• Records to process:
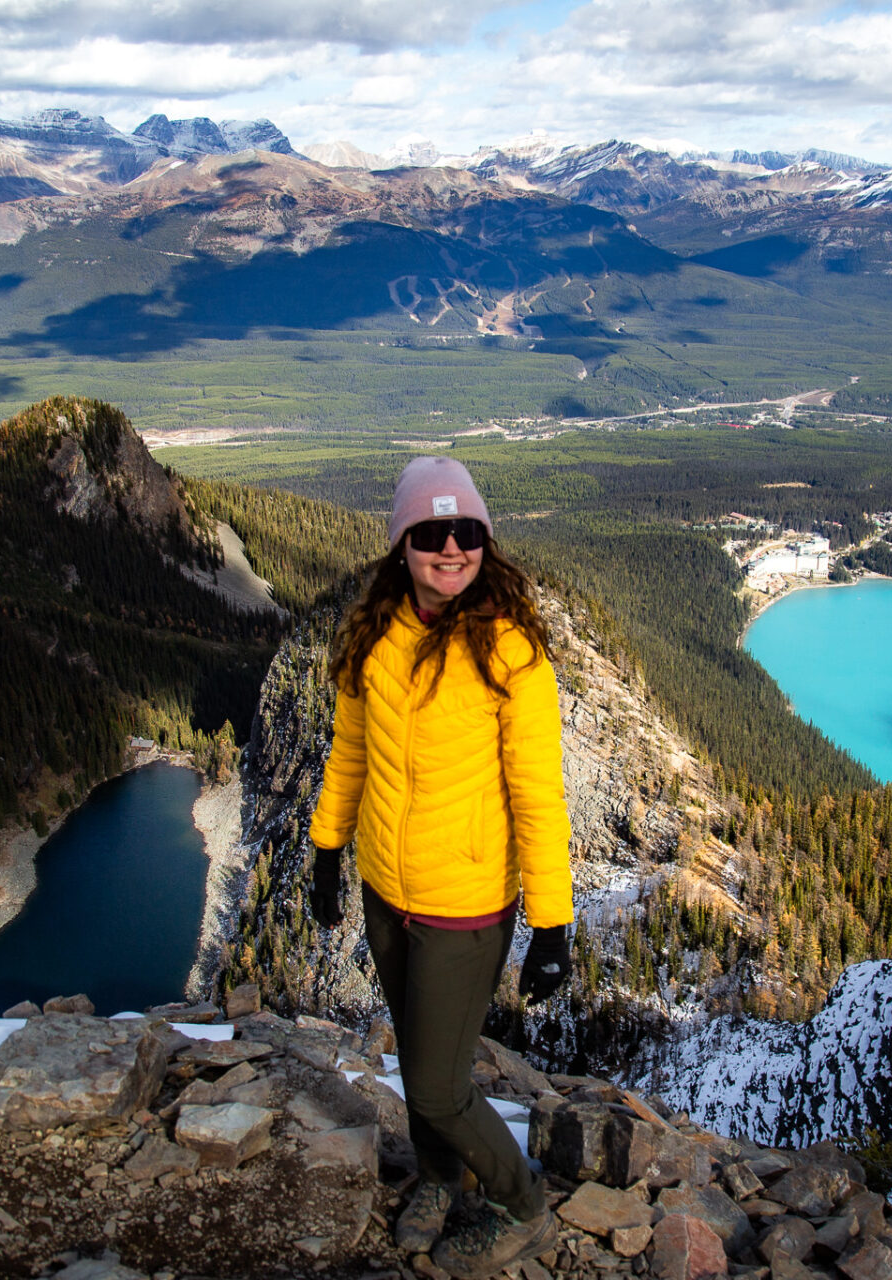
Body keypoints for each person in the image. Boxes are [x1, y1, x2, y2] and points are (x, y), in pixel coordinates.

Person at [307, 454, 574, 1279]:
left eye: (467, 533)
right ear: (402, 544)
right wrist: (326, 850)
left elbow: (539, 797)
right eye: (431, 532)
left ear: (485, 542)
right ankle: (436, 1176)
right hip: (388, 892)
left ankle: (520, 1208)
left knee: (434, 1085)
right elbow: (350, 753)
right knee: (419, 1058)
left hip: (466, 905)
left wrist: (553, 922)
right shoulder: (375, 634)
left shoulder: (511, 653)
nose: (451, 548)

---

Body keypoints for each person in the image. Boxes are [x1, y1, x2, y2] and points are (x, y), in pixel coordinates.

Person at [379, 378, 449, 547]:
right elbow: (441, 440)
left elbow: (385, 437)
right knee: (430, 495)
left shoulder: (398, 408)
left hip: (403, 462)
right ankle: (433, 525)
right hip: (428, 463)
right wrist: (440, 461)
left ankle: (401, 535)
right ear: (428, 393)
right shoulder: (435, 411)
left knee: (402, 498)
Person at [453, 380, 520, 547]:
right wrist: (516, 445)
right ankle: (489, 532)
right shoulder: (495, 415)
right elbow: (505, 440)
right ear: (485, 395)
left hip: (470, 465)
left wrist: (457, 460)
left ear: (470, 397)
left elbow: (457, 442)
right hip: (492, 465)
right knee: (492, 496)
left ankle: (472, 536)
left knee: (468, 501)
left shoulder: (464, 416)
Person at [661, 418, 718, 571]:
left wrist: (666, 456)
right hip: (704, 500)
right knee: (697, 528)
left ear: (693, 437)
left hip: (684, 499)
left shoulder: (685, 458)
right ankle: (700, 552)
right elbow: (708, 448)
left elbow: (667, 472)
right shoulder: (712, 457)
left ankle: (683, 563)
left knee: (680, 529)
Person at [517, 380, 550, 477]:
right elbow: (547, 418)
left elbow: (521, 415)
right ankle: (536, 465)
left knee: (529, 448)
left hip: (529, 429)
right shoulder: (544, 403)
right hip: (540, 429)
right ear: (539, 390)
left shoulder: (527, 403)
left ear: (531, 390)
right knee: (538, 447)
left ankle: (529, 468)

• What this task involves:
Wherever the string "ankle" appears in the records, copy the whole line.

• Problem solution:
right ankle: (436, 1176)
left ankle: (520, 1208)
right ankle: (433, 525)
left ankle: (401, 535)
right ankle: (489, 532)
left ankle: (472, 536)
right ankle: (700, 552)
left ankle: (683, 563)
right ankle: (536, 465)
left ankle: (529, 468)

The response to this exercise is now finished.